-- Begin Extracted text --
Singles (Draw=48, plus holder)

Holder May Sutton "sits out" until the Challenge Round final.

First Round

Wilfred Longhurst-bye
R. Elliott-bye
Alice Greene-bye
M. Perceval-bye
Connie Meyer-bye
M.E. Brown bye
Dorothea Douglass-bye
Ethel Thomson-bye

Mrs R. Armstrong d. A.Andrews default
Beryl Tulloch d. C.J.Snowden 6-3 6-3
E.L. Bosworth d. S. Benton 6-1 6-2
I. Huleatt d. E. M. Mayne default
Frieda Meyer d. B. Rowlandson default
Blanche Hillyard d. Amy Mooijaart 6-0 6-0
Edith Johnson d. Helen Harper 6-4 6-4
Mrs E. B. Hawker d. C.B. Bell 6-4 6-1

E.E. Sargeant d. Bertha Holder default
Violet Pinckney d. Elizabeth Bromfield 6-0 3-6 7-5
Hilda Lane d. Winifred Slolock 6-1 6-1
Mildred Coles d. G. M. Houselander 6-2 6-4
Agnes Morton d. N. Bloxsome 6-1 6-1
Mabel Parton d. Mary Whyte 6-1 6-2
Charlotte Sterry d. Dora Boothby 8-6 6-2
P.M. Morton d. K. Kentish walkover

C. Bagenal-bye
L. Smith-bye
Toupie Lowther-bye
G. M. Carver-bye
Edith Greville-bye
Ruth Winch-bye
Gladys Eastlake-Smith-bye
Clare Cassel (US)-bye

Second Round

Longhurst d. Elliott 6-2 6-3
Greene d. Perceval default
C. Meyer d. M. Brown 6-1 6-1
Douglass d. Thomson 6-2 6-1
Tulloch d. Armstrong default
Bosworth d. Huleatt 6-2 4-6 7-5
Hillyard d. F. Meyer 6-0 6-0
E. Johnson d. Hawker 6-1 6-4

Pinckney d. Sargeant 6-1 6-4
Lane d. Coles 6-3 6-2
A. Morton d. Parton 6-0 6-3
Sterry d. P. Morton 6-0 6-3
Bagenal d. L. Smith default
Lowther d. Carver 6-0 6-2
Greville d. Winch 6-2 6-2
Eastlake-Smith d. Cassel default

Third Round

Longhurst d. Greene 7-5 6-4
Douglass d. C. Meyer 6-3 6-1
Tulloch d. Bosworth 6-0 6-3
Hillyard d. Johnson 6-3 6-4

Pinckney d. Lane 7-5 6-1
Sterry d. A. Morton 6-0 6-3
Lowther d. Bagenal 6-0 6-0
Eastlake-Smith d. Greville 6-2 6-3


Douglass d. Longhurst 6-4 6-3
Tulloch d. Hillyard 6-3 6-1
Sterry d. Pinckney 6-4 6-2
Lowther d. Eastlake-Smith 6-3 6-3


Douglass d. Tulloch 6-2 6-2
Sterry d. Lowther 4-6 8-6 6-4

All Comers Final

Dorothea Douglass d. Charlotte Sterry 6-2 6-2

Challenge Round

Dorothea Douglass d. May Sutton (US) (holder) 6-3 9-7



British papers have dubbed the defending Yank May Sutton, "The Pasdena Washerwoman" because of her shocking habit of exposing her arms. The prospect of Miss Douglass retaking her title stirs more excitement than usual for the ladies event.
-- End Extracted text --
-- Begin Rows --
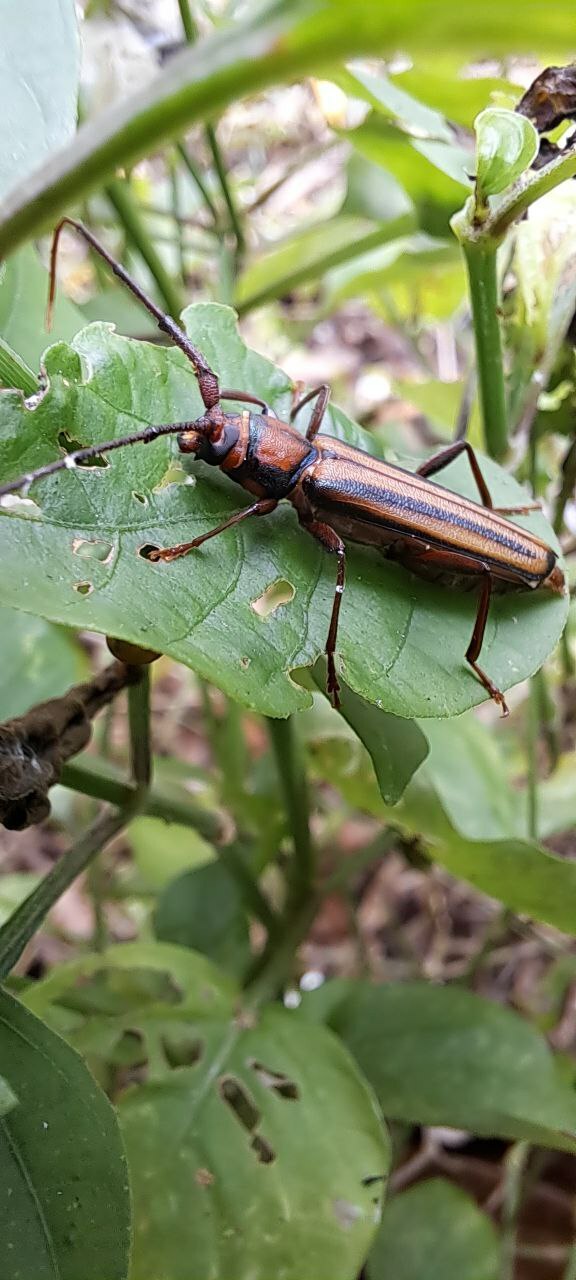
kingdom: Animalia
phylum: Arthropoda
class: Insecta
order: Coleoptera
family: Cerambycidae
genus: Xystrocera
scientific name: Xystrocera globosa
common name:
-- End Rows --
Request A: Repeat the rows that classify a living thing from kingdom down to common name, line for line, leaving out the picture.
Request B: Carry the account of the ladies' singles draw forward, starting after its last sentence.

Final result A:
kingdom: Animalia
phylum: Arthropoda
class: Insecta
order: Coleoptera
family: Cerambycidae
genus: Xystrocera
scientific name: Xystrocera globosa
common name:

Final result B:
Douglass bears down in 1906 and takes 10 titles, dropping only 2 sets all year. One of those wins is at Wimbledon, where she romps through the field. Over 4,000 show for a Thursday final (A capacity crowd at Worple Road) where Douglass beats the American. The second set is a thriller, Dorothea coming back from 0-4 to 5-4. In the 12th game Sutton saves 4 match points with "plucky play". "May Sutton, though hitting as hard as ever, couldn't control her strokes at the crucial stages." May's balls were flying long over the baseline, often by a foot. This is only May's second loss on British soil, both at the hands of Douglass.

Note that the doubles and mixed events were still not championship status.


Draw notes

Helen I Harper
Bertha M Holder
Curtis-Whyte is the first married name of the Scottish player Mary Gray. Parton is the first married name of the English player Mabel Squire.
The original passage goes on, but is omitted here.